| DATA SHOWN |
* start *
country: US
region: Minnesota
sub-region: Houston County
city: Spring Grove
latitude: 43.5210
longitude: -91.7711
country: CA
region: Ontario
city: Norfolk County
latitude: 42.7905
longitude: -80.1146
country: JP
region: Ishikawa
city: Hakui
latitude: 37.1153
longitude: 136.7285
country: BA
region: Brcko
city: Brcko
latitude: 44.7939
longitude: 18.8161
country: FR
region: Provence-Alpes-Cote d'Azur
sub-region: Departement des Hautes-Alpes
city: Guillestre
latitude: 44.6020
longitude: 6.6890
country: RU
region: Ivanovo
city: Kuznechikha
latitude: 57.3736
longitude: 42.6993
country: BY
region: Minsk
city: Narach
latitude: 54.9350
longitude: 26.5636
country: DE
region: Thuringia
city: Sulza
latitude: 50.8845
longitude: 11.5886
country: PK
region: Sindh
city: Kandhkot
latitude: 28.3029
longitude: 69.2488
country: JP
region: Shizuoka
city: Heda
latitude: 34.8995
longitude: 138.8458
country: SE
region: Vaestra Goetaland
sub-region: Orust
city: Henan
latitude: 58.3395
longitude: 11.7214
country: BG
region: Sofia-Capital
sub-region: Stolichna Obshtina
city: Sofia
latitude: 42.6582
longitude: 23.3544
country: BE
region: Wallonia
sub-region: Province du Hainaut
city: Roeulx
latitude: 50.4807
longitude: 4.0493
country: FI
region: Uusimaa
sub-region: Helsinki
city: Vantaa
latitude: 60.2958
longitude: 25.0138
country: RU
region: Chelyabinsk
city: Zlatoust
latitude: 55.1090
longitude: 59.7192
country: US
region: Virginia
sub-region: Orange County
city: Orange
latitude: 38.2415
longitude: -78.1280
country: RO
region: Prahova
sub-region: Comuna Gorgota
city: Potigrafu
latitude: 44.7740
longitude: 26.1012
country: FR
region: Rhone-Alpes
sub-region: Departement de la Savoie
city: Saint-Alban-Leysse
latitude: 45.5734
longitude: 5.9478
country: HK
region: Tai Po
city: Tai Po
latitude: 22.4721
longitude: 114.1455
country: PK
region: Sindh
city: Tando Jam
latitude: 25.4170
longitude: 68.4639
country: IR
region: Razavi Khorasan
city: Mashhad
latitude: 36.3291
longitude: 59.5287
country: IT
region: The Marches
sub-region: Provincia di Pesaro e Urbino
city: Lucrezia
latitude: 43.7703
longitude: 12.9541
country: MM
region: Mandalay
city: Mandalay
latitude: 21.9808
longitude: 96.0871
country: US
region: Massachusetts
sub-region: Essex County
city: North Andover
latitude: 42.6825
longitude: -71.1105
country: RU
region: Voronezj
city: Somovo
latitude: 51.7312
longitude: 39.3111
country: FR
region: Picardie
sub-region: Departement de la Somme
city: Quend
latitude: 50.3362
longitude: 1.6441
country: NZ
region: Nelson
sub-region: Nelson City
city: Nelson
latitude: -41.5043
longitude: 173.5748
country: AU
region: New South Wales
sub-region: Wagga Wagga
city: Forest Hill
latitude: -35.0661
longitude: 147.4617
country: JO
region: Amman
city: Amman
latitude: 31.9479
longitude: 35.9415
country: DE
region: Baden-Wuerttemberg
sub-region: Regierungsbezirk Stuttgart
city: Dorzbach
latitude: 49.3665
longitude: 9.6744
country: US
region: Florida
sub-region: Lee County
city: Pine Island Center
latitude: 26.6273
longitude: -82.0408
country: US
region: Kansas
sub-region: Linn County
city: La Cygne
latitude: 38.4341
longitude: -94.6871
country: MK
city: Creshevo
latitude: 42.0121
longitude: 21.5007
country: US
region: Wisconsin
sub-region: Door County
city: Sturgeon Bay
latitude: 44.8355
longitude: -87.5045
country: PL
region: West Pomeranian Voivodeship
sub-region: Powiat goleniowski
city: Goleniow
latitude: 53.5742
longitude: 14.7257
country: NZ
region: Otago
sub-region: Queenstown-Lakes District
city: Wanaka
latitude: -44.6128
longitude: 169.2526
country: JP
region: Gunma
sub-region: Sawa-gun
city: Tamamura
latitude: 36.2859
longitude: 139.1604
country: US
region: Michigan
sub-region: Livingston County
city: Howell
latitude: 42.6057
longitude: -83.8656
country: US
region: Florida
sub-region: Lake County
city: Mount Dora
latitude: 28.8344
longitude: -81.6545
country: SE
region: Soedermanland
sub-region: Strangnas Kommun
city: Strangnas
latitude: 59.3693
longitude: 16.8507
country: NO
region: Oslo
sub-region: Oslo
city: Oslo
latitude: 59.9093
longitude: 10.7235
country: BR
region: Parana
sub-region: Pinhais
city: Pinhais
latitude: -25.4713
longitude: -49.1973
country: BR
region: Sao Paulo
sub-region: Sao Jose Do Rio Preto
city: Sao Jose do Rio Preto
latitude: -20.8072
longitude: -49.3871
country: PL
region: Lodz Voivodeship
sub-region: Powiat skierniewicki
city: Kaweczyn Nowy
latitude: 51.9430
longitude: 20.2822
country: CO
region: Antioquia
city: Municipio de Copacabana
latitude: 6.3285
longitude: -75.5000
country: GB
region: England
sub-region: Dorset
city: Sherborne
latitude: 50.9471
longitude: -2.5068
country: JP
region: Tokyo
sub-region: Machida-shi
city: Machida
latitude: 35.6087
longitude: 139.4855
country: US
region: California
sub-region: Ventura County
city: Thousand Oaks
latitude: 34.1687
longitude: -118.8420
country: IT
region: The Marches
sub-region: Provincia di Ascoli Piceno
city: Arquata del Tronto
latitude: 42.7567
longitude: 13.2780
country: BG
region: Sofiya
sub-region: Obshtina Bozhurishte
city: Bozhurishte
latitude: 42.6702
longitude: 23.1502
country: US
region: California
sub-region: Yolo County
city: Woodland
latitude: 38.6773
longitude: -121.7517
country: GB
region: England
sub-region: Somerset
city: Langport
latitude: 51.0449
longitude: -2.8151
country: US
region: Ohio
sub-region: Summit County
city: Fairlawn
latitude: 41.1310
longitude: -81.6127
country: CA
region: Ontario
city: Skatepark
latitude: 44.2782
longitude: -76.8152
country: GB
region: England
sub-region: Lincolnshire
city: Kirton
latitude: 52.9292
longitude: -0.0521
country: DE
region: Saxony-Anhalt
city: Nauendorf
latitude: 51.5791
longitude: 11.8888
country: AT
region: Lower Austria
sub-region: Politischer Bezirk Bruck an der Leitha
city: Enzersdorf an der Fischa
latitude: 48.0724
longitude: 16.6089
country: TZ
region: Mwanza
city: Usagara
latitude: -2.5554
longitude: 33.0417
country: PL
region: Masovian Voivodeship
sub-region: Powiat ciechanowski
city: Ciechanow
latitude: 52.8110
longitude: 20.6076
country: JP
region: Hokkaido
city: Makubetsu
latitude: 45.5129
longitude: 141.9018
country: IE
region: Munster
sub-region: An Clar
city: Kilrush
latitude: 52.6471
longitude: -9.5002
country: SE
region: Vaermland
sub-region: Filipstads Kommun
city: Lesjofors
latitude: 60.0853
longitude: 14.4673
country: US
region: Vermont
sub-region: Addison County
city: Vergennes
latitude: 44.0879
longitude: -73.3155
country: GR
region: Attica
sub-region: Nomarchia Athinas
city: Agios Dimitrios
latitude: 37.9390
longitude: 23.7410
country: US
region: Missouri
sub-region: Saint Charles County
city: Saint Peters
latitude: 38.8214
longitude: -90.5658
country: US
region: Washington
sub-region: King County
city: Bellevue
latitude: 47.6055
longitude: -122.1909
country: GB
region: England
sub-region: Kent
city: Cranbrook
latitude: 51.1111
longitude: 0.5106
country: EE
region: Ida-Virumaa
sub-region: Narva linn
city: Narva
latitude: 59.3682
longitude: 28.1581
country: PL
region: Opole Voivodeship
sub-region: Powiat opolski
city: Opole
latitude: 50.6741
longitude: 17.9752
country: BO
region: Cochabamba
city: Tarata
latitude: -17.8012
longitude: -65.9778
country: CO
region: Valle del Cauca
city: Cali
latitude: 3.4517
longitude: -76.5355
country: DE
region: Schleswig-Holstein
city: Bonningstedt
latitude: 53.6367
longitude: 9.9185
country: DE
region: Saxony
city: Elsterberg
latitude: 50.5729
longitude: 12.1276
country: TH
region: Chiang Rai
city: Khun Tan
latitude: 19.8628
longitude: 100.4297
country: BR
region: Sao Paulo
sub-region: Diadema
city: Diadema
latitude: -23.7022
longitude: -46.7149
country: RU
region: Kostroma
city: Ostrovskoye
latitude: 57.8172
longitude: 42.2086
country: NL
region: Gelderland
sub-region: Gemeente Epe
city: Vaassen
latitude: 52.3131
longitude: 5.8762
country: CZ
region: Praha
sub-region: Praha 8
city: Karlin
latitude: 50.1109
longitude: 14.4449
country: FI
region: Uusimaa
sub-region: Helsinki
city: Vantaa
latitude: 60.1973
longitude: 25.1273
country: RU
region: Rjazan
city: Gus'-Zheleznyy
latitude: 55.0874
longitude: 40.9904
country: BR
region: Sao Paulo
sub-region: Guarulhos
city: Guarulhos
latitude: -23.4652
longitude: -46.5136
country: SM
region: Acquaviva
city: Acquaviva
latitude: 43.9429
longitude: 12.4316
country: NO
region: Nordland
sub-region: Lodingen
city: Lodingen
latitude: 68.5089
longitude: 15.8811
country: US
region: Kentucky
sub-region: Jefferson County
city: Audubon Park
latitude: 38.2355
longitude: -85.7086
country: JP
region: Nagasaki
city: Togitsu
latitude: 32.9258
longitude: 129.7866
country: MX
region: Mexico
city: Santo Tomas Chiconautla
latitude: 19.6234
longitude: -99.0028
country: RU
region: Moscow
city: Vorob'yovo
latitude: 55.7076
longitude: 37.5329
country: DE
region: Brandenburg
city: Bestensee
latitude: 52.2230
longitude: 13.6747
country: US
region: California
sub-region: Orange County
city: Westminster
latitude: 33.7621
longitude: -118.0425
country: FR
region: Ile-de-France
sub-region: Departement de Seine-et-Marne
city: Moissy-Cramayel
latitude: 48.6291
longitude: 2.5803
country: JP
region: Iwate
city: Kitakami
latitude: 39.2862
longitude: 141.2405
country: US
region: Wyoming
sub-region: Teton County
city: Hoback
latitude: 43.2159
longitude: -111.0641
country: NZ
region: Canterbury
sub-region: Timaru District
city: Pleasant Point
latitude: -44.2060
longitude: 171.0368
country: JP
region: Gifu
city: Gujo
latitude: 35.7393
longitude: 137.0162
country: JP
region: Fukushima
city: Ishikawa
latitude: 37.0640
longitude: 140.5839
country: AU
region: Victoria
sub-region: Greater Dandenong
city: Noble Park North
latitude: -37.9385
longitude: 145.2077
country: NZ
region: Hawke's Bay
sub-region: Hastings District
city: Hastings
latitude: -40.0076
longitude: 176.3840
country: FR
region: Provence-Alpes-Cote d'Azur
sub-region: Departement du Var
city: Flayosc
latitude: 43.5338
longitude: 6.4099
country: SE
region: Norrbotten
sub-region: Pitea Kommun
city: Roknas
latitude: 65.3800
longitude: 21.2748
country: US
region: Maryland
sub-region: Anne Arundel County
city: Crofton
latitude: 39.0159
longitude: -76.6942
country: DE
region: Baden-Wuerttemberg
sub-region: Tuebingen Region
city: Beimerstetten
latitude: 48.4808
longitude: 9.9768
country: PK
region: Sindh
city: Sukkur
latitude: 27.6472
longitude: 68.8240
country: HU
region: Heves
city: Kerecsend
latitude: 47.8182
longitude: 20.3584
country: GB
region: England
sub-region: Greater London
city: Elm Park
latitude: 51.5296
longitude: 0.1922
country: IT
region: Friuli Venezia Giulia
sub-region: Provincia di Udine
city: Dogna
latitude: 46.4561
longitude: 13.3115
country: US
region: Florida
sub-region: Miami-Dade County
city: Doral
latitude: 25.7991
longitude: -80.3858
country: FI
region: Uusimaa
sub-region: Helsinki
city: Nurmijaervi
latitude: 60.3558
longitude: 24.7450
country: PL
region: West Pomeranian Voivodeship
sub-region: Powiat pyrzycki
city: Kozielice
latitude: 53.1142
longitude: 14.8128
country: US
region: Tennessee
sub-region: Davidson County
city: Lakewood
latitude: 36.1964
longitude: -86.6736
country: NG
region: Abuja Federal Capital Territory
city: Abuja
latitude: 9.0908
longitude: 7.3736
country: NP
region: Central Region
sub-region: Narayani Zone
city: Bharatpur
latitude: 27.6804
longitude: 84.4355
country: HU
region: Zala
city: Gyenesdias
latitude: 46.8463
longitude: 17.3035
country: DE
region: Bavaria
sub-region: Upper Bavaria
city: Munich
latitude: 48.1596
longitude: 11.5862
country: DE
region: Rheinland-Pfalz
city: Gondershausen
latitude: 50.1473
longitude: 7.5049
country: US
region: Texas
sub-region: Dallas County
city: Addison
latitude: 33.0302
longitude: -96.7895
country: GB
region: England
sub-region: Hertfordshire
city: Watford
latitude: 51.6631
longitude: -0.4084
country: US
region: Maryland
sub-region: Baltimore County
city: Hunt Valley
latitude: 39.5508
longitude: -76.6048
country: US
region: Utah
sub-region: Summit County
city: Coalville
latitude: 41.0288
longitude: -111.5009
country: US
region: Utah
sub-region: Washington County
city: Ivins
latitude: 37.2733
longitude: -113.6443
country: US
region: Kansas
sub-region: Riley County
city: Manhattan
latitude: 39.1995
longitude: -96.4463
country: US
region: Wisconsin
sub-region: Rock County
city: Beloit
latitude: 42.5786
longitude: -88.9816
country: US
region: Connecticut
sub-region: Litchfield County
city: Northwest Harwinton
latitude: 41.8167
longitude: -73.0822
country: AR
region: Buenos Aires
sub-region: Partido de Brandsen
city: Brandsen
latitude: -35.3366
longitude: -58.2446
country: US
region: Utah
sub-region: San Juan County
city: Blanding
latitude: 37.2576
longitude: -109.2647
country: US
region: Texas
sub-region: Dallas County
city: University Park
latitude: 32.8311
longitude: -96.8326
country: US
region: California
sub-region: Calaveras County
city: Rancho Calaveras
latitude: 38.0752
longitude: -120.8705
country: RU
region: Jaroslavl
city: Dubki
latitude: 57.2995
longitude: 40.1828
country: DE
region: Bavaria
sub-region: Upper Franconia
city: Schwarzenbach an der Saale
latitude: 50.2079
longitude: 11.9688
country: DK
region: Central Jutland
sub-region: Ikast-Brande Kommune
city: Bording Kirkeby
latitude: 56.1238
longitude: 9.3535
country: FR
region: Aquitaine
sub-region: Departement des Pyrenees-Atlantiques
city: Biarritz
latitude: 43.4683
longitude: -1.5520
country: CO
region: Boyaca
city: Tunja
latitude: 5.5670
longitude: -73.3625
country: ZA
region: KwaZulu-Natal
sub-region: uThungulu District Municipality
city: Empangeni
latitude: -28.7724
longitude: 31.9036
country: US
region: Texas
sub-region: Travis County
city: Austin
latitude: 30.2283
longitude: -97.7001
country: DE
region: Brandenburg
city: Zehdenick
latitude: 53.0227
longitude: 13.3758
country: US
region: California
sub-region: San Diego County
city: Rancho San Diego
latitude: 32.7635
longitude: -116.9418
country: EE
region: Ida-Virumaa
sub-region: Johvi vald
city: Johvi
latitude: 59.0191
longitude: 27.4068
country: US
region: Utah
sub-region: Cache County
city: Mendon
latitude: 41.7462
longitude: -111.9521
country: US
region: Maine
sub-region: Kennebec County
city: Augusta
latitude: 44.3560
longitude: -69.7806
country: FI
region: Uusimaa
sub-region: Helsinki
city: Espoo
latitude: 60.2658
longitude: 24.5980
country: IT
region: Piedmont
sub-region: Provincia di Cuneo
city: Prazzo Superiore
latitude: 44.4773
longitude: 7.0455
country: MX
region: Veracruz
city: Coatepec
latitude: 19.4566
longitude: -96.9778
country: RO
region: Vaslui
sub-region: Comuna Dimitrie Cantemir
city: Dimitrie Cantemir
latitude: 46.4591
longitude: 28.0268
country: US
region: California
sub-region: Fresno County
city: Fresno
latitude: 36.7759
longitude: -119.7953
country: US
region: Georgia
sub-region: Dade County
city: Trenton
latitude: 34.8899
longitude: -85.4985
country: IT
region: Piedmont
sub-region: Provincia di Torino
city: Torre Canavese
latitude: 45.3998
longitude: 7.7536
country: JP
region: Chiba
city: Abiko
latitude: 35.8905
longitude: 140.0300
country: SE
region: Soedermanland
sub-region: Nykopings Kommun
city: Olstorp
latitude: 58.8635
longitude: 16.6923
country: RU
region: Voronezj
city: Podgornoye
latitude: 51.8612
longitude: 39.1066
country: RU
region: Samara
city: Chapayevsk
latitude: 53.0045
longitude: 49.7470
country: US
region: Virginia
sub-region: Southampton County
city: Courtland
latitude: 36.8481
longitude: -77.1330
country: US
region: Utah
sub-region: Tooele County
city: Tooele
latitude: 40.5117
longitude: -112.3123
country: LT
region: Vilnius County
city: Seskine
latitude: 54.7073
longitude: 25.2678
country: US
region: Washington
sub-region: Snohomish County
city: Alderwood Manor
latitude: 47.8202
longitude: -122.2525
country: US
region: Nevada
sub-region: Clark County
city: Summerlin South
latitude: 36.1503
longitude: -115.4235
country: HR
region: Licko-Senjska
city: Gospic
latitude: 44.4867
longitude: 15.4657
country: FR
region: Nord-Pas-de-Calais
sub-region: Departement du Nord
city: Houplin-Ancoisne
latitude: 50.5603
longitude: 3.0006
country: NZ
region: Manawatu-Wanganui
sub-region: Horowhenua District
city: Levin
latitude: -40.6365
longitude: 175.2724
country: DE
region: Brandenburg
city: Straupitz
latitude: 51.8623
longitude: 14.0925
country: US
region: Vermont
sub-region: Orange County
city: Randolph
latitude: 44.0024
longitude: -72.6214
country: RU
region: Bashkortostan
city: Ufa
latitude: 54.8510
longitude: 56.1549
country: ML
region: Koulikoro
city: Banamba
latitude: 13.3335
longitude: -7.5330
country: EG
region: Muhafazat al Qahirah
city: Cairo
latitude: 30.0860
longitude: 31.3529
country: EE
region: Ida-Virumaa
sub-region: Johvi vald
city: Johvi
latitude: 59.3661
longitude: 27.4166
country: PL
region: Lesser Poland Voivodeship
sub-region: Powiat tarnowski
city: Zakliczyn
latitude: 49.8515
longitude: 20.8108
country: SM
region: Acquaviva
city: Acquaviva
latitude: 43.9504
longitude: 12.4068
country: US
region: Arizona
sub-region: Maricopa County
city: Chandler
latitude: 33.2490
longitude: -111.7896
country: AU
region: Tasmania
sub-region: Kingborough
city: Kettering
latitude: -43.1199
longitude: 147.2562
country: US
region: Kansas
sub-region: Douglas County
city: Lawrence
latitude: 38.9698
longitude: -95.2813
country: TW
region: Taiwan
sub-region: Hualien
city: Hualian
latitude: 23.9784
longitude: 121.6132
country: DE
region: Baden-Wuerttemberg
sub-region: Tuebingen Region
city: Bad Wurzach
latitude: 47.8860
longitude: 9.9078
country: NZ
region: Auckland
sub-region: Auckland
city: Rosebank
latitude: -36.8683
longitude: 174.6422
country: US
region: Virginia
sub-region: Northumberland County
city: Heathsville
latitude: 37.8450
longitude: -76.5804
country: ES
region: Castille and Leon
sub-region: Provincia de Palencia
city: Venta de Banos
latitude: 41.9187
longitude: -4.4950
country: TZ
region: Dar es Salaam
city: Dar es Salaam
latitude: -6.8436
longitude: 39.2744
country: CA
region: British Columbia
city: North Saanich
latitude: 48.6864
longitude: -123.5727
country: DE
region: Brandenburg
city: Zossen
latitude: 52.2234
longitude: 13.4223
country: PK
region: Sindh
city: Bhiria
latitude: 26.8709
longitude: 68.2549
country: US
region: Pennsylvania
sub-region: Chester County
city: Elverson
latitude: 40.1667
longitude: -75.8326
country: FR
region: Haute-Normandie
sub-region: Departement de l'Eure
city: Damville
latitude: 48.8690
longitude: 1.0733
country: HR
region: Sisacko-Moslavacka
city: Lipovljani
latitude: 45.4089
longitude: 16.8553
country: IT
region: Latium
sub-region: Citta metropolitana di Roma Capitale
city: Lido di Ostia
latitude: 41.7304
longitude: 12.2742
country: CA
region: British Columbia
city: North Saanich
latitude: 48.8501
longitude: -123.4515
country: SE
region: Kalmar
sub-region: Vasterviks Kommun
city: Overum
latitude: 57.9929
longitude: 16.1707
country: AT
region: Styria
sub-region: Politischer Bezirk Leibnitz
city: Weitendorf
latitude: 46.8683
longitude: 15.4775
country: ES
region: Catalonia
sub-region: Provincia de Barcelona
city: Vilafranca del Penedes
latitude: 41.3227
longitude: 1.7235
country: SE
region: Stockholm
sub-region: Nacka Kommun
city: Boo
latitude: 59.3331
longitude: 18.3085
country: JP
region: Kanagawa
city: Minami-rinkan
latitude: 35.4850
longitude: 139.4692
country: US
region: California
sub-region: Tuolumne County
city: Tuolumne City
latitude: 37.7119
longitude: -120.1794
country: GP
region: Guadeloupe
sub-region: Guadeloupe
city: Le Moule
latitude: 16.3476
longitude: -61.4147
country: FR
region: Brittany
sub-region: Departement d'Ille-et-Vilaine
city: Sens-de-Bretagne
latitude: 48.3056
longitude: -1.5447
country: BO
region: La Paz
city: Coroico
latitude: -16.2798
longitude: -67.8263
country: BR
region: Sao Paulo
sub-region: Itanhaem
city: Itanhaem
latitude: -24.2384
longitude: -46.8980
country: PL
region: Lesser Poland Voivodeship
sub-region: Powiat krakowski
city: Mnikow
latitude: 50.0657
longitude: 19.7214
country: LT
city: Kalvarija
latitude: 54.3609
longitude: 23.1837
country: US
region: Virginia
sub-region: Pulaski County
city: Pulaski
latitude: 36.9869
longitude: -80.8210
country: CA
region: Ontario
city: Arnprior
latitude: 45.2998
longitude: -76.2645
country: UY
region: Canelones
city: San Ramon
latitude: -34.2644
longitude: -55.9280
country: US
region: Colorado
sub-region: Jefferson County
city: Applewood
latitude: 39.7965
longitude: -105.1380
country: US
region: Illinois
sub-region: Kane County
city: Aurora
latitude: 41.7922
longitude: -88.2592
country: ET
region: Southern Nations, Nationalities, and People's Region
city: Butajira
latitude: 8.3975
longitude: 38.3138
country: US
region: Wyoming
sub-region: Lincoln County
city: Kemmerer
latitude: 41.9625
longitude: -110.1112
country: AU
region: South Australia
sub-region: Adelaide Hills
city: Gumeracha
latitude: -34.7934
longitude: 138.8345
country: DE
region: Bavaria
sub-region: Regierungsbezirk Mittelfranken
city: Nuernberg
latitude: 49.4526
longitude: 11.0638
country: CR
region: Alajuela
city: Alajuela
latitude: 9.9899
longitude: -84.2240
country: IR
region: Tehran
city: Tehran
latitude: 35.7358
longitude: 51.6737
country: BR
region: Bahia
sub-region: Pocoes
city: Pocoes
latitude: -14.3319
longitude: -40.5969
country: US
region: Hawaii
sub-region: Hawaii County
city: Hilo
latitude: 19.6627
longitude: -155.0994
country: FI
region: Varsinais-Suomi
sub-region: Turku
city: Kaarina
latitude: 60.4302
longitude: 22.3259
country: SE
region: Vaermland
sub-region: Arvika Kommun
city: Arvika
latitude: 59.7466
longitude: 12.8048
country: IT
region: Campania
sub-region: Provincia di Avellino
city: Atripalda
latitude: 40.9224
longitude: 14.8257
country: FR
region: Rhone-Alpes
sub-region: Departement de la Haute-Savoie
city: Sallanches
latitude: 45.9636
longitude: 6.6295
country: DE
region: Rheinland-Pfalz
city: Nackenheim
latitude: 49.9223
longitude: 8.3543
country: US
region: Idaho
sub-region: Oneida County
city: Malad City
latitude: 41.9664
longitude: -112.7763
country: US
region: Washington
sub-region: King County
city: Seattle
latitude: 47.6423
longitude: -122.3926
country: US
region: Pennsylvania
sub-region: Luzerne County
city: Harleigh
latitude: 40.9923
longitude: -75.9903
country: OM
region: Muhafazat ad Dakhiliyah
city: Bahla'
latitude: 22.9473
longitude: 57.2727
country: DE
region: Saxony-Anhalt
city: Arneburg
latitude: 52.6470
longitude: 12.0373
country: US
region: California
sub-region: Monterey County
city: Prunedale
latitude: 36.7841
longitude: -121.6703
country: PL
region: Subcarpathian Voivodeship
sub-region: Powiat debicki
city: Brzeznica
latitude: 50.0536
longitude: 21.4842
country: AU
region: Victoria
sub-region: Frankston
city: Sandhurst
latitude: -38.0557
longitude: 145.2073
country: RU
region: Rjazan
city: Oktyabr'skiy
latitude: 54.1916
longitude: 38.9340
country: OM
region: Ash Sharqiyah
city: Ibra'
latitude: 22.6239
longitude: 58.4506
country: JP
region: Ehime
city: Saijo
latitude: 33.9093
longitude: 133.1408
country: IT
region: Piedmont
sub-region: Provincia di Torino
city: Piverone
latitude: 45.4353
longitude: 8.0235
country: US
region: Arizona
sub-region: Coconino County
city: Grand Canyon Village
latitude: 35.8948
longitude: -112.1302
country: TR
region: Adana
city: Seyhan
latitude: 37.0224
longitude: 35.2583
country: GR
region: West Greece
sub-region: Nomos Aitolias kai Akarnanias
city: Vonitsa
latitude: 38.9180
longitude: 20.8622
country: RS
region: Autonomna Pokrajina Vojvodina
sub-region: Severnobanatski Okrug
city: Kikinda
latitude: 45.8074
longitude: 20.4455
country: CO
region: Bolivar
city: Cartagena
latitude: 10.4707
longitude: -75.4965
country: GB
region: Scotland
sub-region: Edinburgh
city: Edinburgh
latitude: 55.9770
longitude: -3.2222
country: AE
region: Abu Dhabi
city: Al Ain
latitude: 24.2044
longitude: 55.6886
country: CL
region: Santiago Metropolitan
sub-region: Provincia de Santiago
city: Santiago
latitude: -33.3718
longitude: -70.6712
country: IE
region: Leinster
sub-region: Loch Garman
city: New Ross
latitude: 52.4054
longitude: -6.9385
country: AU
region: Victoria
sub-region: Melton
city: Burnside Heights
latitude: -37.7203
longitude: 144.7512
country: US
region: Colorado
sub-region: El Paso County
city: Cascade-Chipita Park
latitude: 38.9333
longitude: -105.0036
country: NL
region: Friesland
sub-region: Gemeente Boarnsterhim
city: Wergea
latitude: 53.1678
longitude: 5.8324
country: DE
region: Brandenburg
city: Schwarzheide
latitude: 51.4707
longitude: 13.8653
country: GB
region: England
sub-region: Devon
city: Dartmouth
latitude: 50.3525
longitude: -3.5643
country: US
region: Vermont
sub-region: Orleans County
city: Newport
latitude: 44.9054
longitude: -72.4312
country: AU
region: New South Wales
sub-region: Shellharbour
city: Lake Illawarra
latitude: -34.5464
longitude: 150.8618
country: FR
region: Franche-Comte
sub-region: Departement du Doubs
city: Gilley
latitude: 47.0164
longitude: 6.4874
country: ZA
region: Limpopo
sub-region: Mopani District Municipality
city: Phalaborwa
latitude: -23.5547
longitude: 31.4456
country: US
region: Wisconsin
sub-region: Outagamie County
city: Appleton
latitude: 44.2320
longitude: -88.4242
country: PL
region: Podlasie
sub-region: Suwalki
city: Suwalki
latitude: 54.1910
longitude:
* end *
| SHORT PROBLEM |
Copy out the rows above word for word, from the line containing "longitude: 25.2678" through the line containing "latitude: 44.4867", both lines included.

| ANSWER TO THE EXERCISE |
longitude: 25.2678
country: US
region: Washington
sub-region: Snohomish County
city: Alderwood Manor
latitude: 47.8202
longitude: -122.2525
country: US
region: Nevada
sub-region: Clark County
city: Summerlin South
latitude: 36.1503
longitude: -115.4235
country: HR
region: Licko-Senjska
city: Gospic
latitude: 44.4867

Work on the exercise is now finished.